As PenFed’s chief administrative officer at the time, Schenck led a group of employee volunteers on a six-mile walk from the credit union’s headquarters, which was then located in Alexandria, to the Pentagon.
Upon arriving, Schenck organized a checkpoint for PenFed employees across the street from the U.S. Department of Defense headquarters.
The image of the Pentagon burning and the surrounding wreckage remains strong in Schenck’s mind, but just as potent are his memories of ordinary, volunteering citizens stepping into the chaotic scene at the building’s parking lot to move people, get people into ambulances, and generally provide assistance to those in need.
“I saw Americans from all walks of life rise up to help one another and to lift each other up through a very difficult time,” Schenck said. “…It was really an amazing sight to see so many volunteers trying to save people and to provide comfort to those who are severely injured.”
All of PenFed’s employees managed to get out safely, and guided by the secretary of defense’s message that business should continue as usual, the credit union reopened its Pentagon branch the very next day with a staff of volunteers.

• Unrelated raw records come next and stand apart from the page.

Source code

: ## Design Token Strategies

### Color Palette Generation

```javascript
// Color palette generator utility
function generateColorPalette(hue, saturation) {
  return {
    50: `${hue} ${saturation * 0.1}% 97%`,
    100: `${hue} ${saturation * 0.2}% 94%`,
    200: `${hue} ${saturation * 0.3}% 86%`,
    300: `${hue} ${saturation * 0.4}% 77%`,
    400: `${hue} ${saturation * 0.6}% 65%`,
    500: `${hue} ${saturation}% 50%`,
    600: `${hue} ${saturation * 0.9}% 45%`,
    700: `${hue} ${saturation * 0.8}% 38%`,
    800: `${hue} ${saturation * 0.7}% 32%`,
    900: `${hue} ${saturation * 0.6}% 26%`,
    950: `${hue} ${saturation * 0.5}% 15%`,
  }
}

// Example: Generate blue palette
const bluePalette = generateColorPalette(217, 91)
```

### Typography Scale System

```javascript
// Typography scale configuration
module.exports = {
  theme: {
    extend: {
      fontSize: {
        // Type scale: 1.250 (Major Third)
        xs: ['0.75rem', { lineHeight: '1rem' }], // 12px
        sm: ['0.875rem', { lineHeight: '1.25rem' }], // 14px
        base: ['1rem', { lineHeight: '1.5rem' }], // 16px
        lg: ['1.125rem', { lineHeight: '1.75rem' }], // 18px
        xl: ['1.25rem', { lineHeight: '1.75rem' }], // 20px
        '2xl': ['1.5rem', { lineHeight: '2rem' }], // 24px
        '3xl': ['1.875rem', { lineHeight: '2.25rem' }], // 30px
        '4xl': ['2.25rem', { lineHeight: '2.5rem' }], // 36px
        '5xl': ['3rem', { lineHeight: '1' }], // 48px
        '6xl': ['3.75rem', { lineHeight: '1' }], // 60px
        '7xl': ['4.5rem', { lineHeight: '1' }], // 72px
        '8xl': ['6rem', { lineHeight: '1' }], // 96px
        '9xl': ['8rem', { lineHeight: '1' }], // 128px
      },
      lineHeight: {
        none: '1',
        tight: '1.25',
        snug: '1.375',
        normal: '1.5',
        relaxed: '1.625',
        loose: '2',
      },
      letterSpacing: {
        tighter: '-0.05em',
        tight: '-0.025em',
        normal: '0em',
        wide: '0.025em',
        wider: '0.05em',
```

Following the 9/11 attacks, PenFed started and grew the Military Heroes Program within the PenFed Foundation, which is dedicated to supporting service members, veterans, and their families. The nonprofit organization has provided financial assistance, including financial education, credit-building, and homeownership services, to more than 140,000 members of the military community, according to PenFed.
For many people, however, the effects of 9/11 linger almost two decades later for survivors of the attacks and first responders, especially those who were at the scene in New York.
A Sept. 11 victim compensation fund created to support individuals who were injured or killed in the terrorist attacks or their aftermath issued almost $1.5 billion in awards on 8,619 claims in 2018, the largest amount of compensation it had granted in a single year so far, according to the fund’s special master, Rupa Bhattacharyya.
The fund has received 51,816 claims this year as of Aug. 31, 24,907 of which have been deemed eligible.
Legislation signed on July 29 by the president permanently authorized the victim compensation fund until Oct. 1, 2090, allowing funds to be allocated as necessary to pay all approved claims.
A World Trade Center Health Program established by the U.S. Centers for Disease Control and Prevention to provide health screenings, monitoring, and treatment to survivors and first responders has more than 97,686 members.
Health issues experienced by 9/11 survivors and first responders range from respiratory and digestive conditions, such as chronic rhinosinusitis and asthma, to cancer and mental health issues, including post-traumatic stress, anxiety, and depressive disorders, according to WTC Health Program statistics.
Ceremonies like the one put together by PenFed or even the larger, official wreath-laying and remembrance event held Wednesday morning at the Pentagon by the Arlington County government may seem slight in comparison to the suffering that so many people have undergone in 9/11’s wake.
Still, Jamie Gayton, PenFed’s executive vice president of member operations and global assets, sees the 9/11 anniversary commemoration as a way of giving employees time to reflect while reaffirming the company’s commitment to its 1.8 million worldwide members, many of whom are current or veteran military service members, first responders, and national security workers.
“We look to our communities and try to be with them, touch them, and support them on a daily basis,” Gayton said. “Doing a ceremony like this reminds everybody what’s important here in the United States. It’s important to take care of American people in our communities.”